[Items from a dataset]
● ● ● ●
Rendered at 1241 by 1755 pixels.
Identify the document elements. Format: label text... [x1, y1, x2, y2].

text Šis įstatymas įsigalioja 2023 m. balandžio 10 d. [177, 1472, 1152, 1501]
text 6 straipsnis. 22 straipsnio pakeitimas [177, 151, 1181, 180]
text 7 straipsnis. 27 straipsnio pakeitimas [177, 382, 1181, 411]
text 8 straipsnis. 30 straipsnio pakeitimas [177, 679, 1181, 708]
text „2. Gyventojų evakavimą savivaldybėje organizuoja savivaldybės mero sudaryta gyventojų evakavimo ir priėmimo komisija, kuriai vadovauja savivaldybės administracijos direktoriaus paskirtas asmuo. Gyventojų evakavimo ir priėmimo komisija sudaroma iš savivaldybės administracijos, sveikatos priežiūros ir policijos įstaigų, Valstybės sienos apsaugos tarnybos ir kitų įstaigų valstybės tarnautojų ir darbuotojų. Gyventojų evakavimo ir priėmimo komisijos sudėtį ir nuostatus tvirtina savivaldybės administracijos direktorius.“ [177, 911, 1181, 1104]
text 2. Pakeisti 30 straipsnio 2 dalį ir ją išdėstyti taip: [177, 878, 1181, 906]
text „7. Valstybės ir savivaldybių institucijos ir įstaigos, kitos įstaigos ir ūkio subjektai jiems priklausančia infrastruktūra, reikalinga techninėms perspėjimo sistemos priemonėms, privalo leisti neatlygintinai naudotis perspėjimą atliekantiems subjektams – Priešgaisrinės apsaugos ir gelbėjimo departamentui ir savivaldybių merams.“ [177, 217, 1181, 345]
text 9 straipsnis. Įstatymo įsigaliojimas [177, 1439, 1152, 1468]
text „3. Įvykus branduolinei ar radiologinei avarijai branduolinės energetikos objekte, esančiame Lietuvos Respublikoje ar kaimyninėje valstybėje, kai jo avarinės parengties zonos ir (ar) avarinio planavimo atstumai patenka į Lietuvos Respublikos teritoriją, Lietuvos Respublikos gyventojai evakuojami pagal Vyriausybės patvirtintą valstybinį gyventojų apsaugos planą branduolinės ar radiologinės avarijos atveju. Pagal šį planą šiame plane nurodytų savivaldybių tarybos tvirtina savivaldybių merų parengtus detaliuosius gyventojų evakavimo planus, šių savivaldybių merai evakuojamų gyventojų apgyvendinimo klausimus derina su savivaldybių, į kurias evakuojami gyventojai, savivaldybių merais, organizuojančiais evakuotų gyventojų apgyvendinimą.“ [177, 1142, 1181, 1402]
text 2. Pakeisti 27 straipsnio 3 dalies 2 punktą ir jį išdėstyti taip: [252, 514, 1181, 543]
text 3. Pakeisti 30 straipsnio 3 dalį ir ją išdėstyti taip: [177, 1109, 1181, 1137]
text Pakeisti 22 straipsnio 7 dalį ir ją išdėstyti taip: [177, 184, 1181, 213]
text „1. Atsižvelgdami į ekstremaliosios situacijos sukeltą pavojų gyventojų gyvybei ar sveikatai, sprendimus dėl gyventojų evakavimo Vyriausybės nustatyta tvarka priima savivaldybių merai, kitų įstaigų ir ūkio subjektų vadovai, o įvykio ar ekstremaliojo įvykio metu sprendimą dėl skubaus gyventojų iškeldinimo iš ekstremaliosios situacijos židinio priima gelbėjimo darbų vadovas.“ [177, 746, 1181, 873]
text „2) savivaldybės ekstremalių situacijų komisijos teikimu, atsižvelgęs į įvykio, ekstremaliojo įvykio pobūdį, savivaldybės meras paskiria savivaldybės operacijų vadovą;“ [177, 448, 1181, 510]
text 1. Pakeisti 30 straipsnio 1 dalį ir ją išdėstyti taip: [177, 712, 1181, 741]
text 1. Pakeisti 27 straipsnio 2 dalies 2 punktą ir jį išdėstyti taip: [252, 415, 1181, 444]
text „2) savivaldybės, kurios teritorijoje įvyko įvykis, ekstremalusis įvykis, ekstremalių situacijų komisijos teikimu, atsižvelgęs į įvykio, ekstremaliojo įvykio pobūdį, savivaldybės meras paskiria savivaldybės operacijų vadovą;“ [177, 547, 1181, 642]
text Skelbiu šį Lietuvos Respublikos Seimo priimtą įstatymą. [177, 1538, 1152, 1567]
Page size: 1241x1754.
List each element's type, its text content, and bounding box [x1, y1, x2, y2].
● ● ● ●
**Exercise task**
Quote the data verbatim, starting at its first line and ending at the line that contains "Identify the document", with both of those lines included.

**Solved problem**
Rendered at 1241 by 1755 pixels.
Identify the document elements. Format: label text... [x1, y1, x2, y2].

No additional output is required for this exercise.